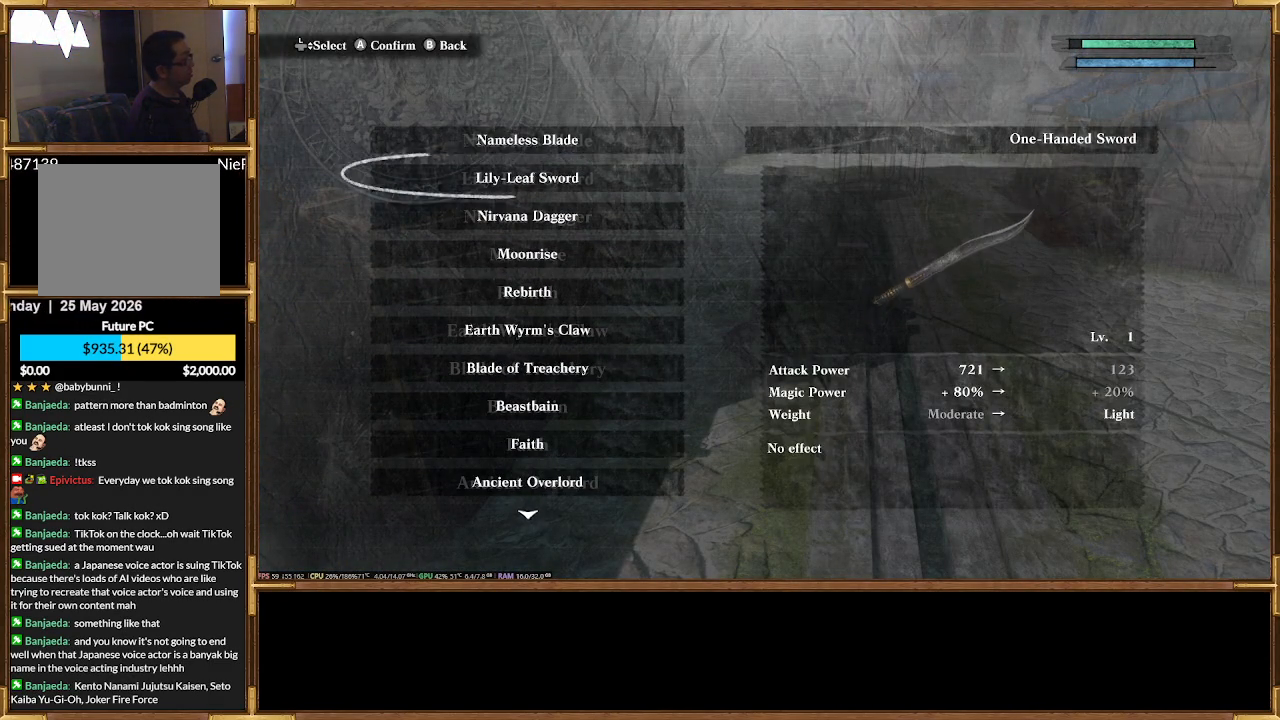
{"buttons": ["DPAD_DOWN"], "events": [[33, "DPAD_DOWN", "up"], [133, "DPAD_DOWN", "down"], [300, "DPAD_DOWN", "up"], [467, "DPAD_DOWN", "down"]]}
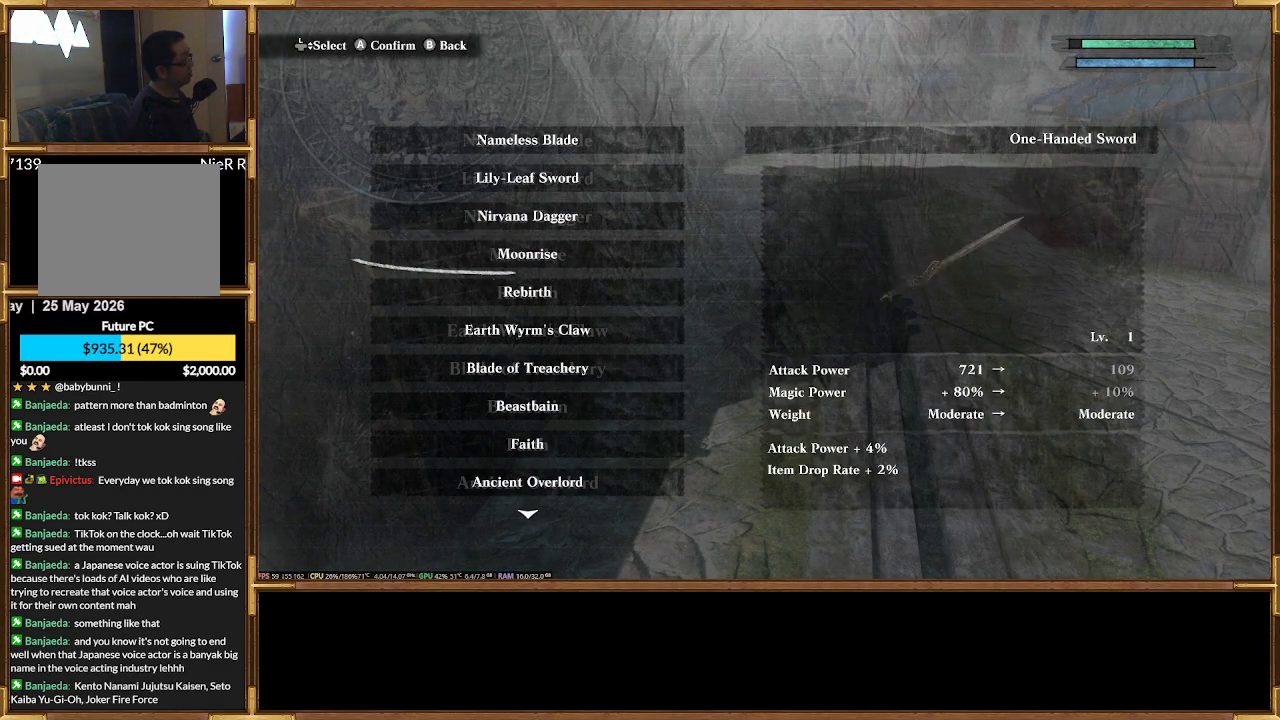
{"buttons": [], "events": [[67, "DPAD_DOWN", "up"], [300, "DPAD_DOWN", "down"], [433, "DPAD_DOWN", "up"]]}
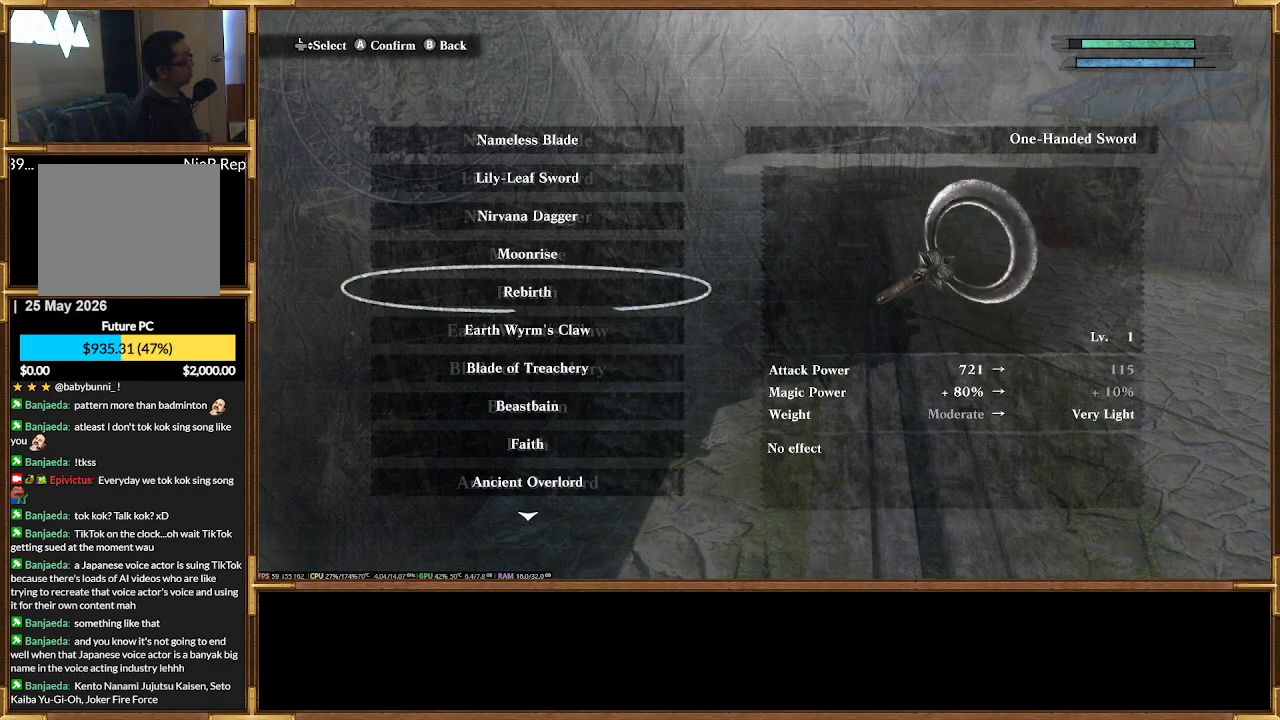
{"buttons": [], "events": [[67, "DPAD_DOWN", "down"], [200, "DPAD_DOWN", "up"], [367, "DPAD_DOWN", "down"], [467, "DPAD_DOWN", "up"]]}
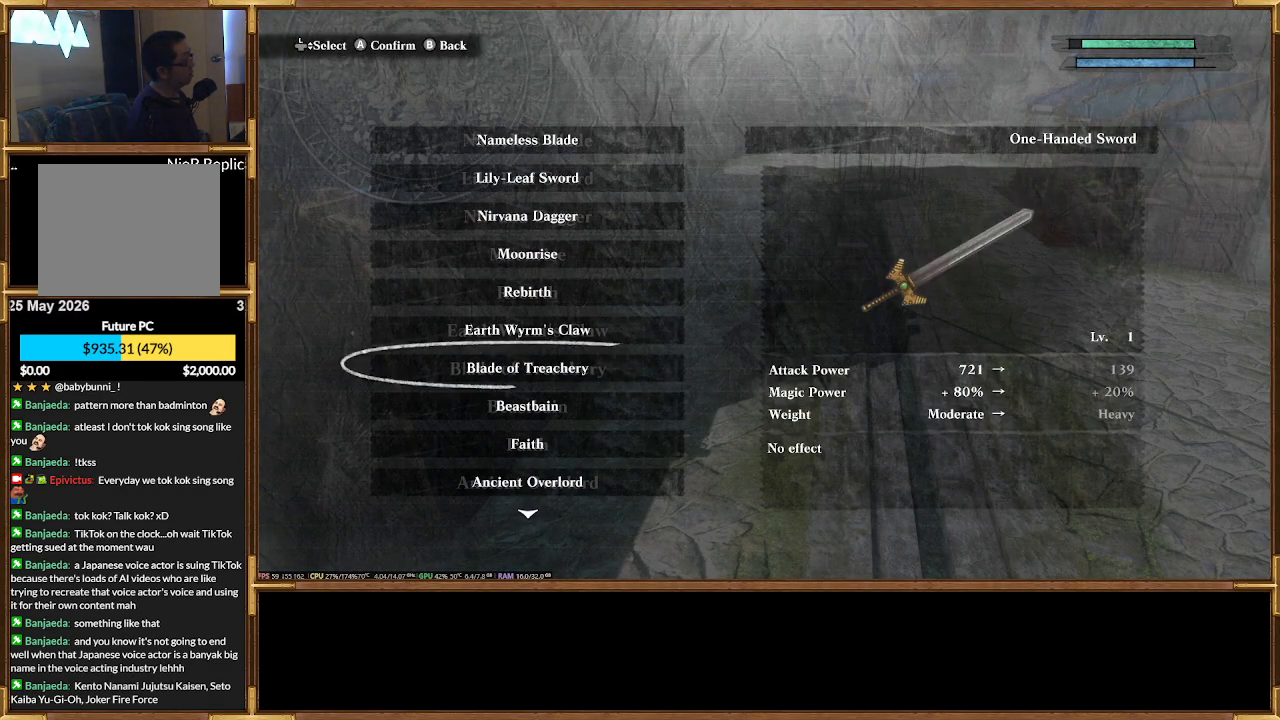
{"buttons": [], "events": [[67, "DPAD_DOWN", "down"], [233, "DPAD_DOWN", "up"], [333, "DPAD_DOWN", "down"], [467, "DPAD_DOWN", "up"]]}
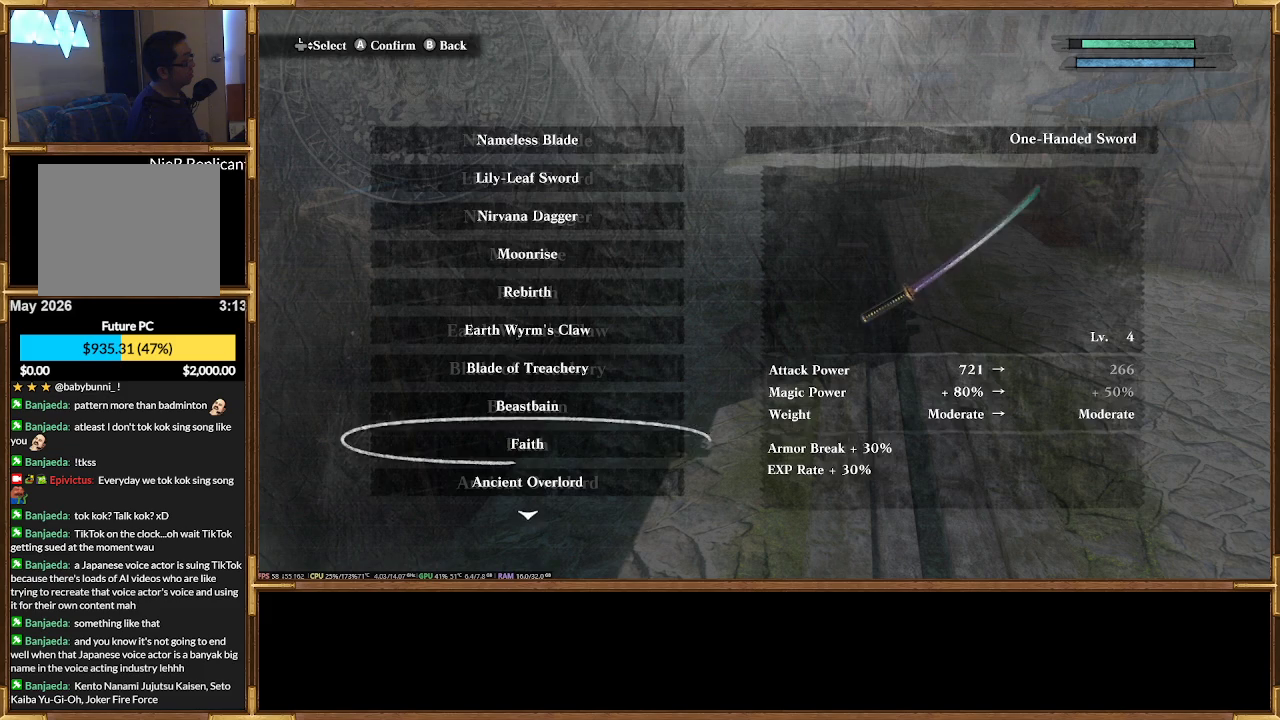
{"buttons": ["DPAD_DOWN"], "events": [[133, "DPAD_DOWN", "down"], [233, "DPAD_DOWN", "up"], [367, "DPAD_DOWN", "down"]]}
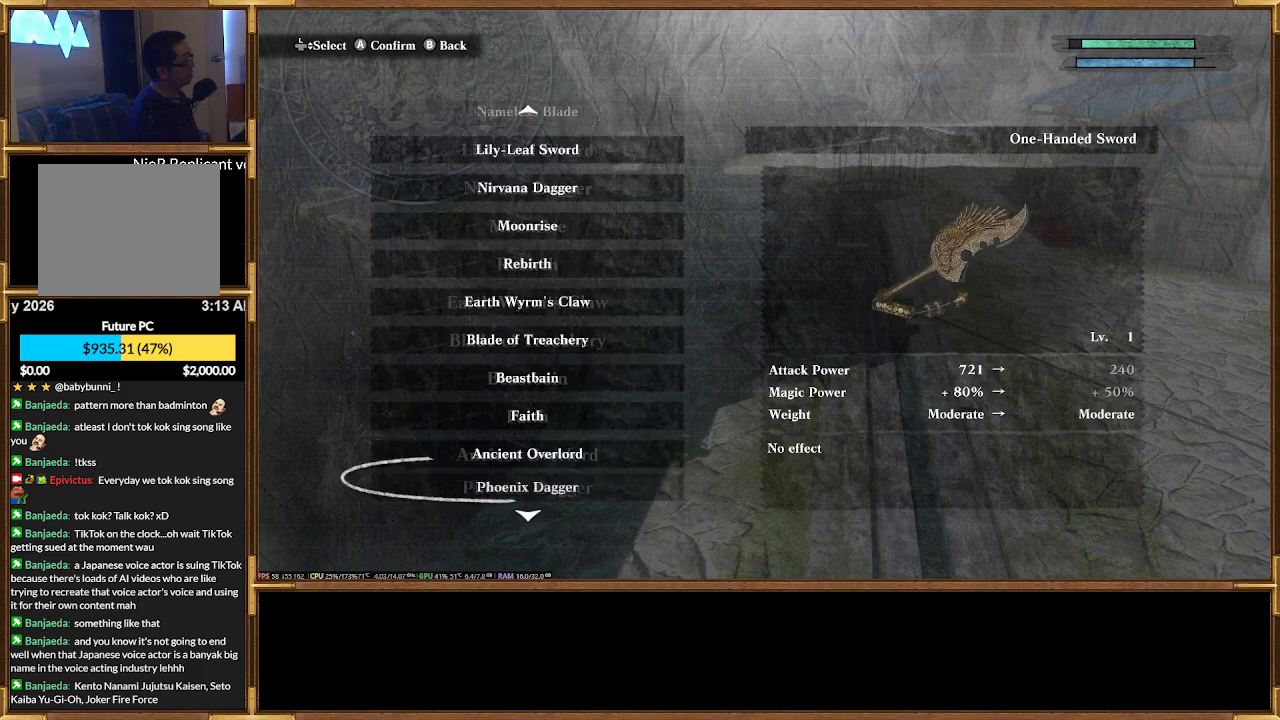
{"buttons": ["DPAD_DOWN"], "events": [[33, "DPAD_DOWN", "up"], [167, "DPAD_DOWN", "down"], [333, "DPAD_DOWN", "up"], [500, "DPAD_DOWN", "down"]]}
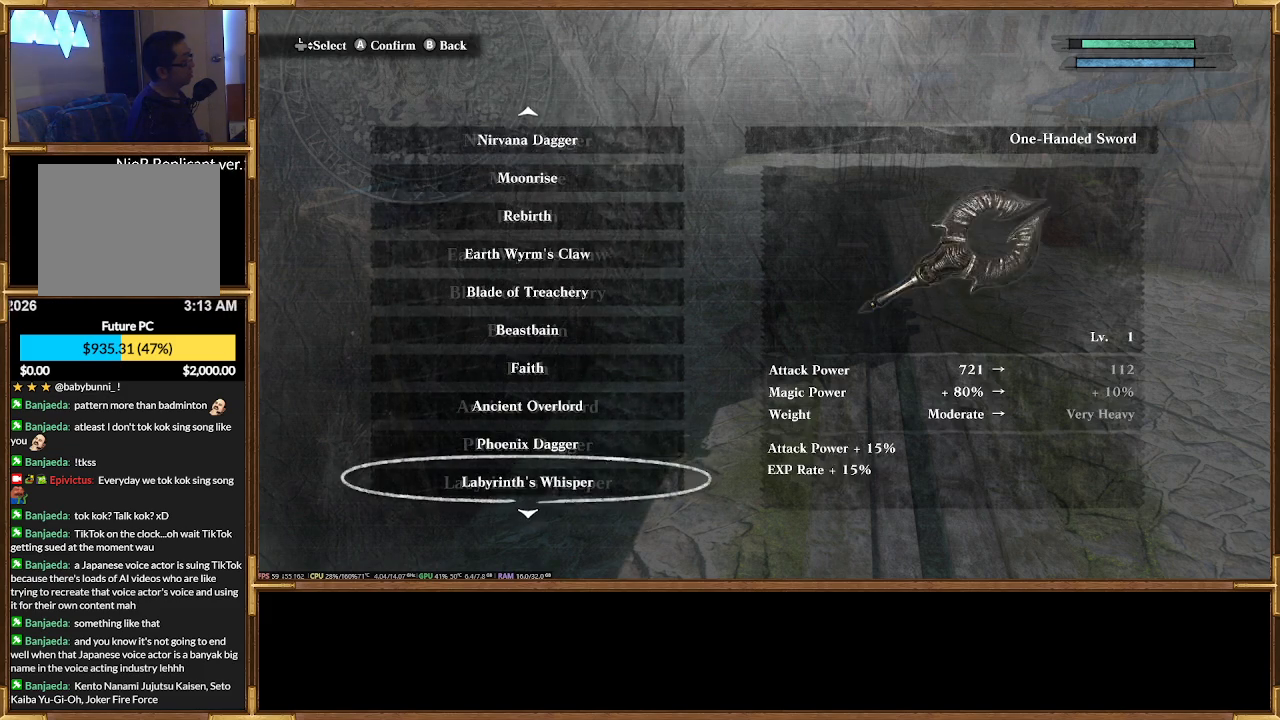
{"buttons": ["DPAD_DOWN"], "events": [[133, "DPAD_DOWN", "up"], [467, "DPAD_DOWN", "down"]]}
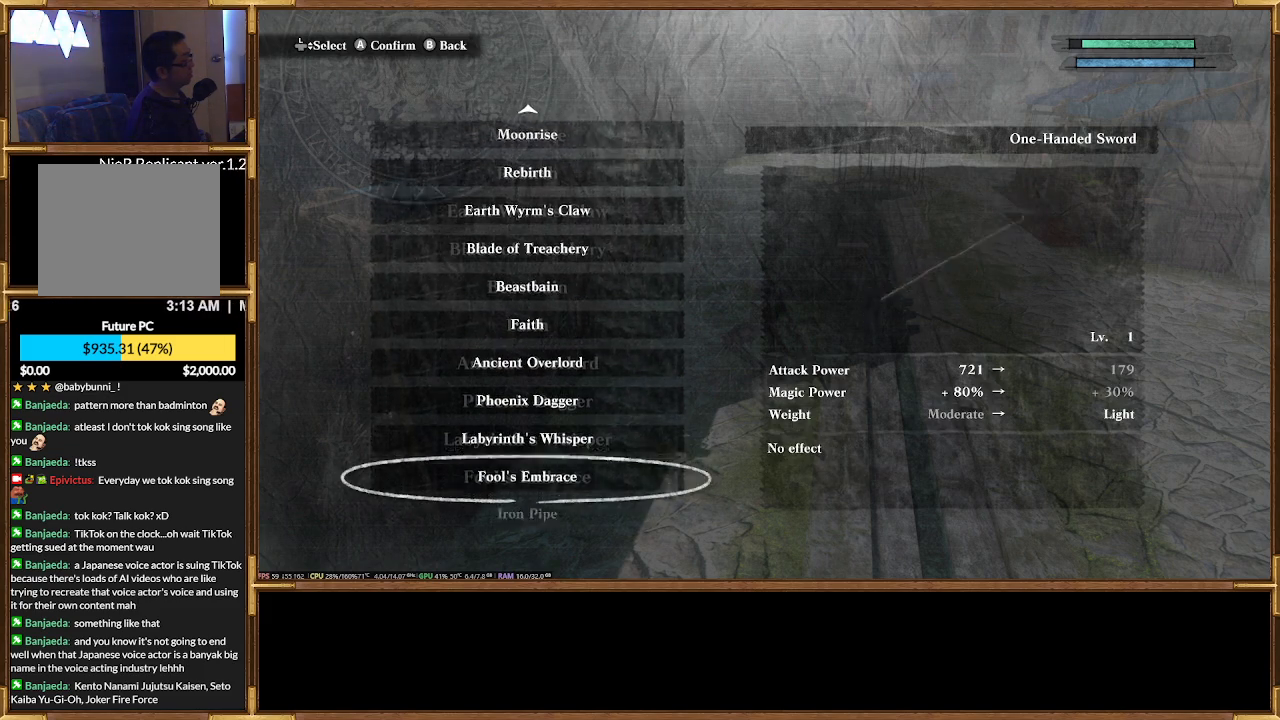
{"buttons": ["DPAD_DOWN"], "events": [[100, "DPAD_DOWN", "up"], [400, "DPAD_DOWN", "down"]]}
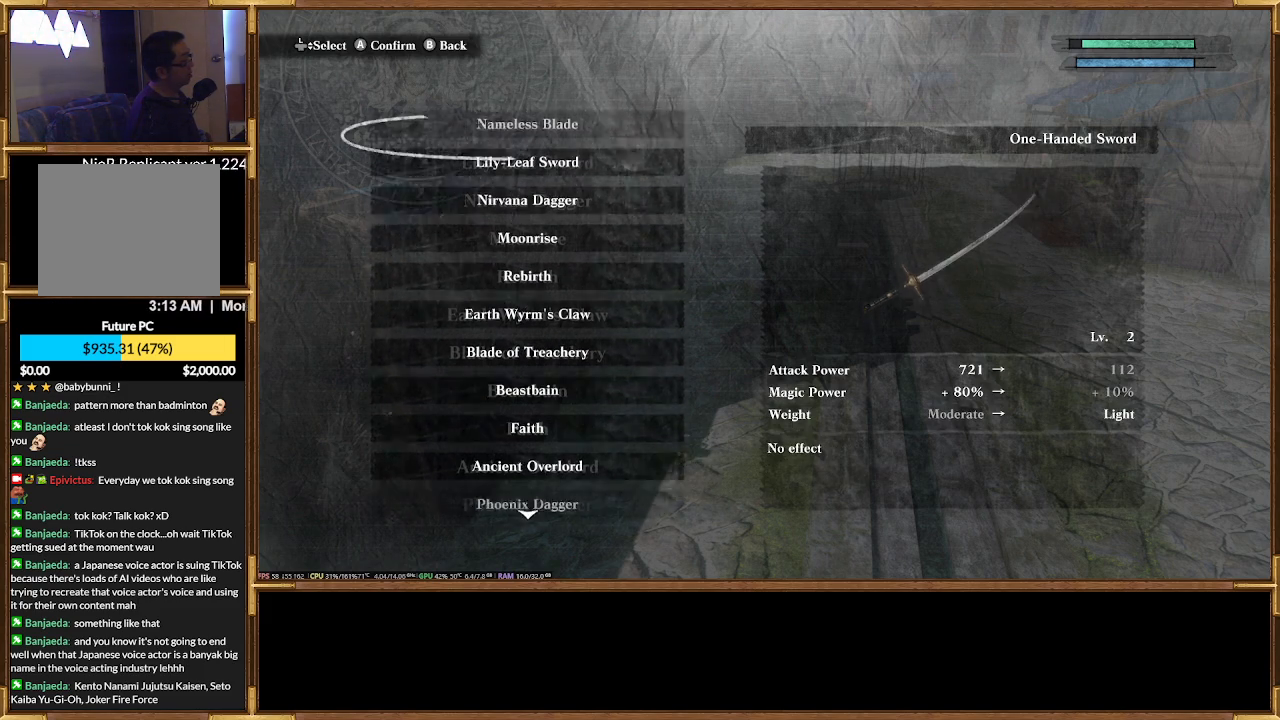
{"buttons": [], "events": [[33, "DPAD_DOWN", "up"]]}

TASK PROMPT: Everything above should be given again exactly, apart from the pictures.

SOLUTION TO THIS EXERCISE:
{"buttons": ["DPAD_DOWN"], "events": [[33, "DPAD_DOWN", "up"], [133, "DPAD_DOWN", "down"], [300, "DPAD_DOWN", "up"], [467, "DPAD_DOWN", "down"]]}
{"buttons": [], "events": [[67, "DPAD_DOWN", "up"], [300, "DPAD_DOWN", "down"], [433, "DPAD_DOWN", "up"]]}
{"buttons": [], "events": [[67, "DPAD_DOWN", "down"], [200, "DPAD_DOWN", "up"], [367, "DPAD_DOWN", "down"], [467, "DPAD_DOWN", "up"]]}
{"buttons": [], "events": [[67, "DPAD_DOWN", "down"], [233, "DPAD_DOWN", "up"], [333, "DPAD_DOWN", "down"], [467, "DPAD_DOWN", "up"]]}
{"buttons": ["DPAD_DOWN"], "events": [[133, "DPAD_DOWN", "down"], [233, "DPAD_DOWN", "up"], [367, "DPAD_DOWN", "down"]]}
{"buttons": ["DPAD_DOWN"], "events": [[33, "DPAD_DOWN", "up"], [167, "DPAD_DOWN", "down"], [333, "DPAD_DOWN", "up"], [500, "DPAD_DOWN", "down"]]}
{"buttons": ["DPAD_DOWN"], "events": [[133, "DPAD_DOWN", "up"], [467, "DPAD_DOWN", "down"]]}
{"buttons": ["DPAD_DOWN"], "events": [[100, "DPAD_DOWN", "up"], [400, "DPAD_DOWN", "down"]]}
{"buttons": [], "events": [[33, "DPAD_DOWN", "up"]]}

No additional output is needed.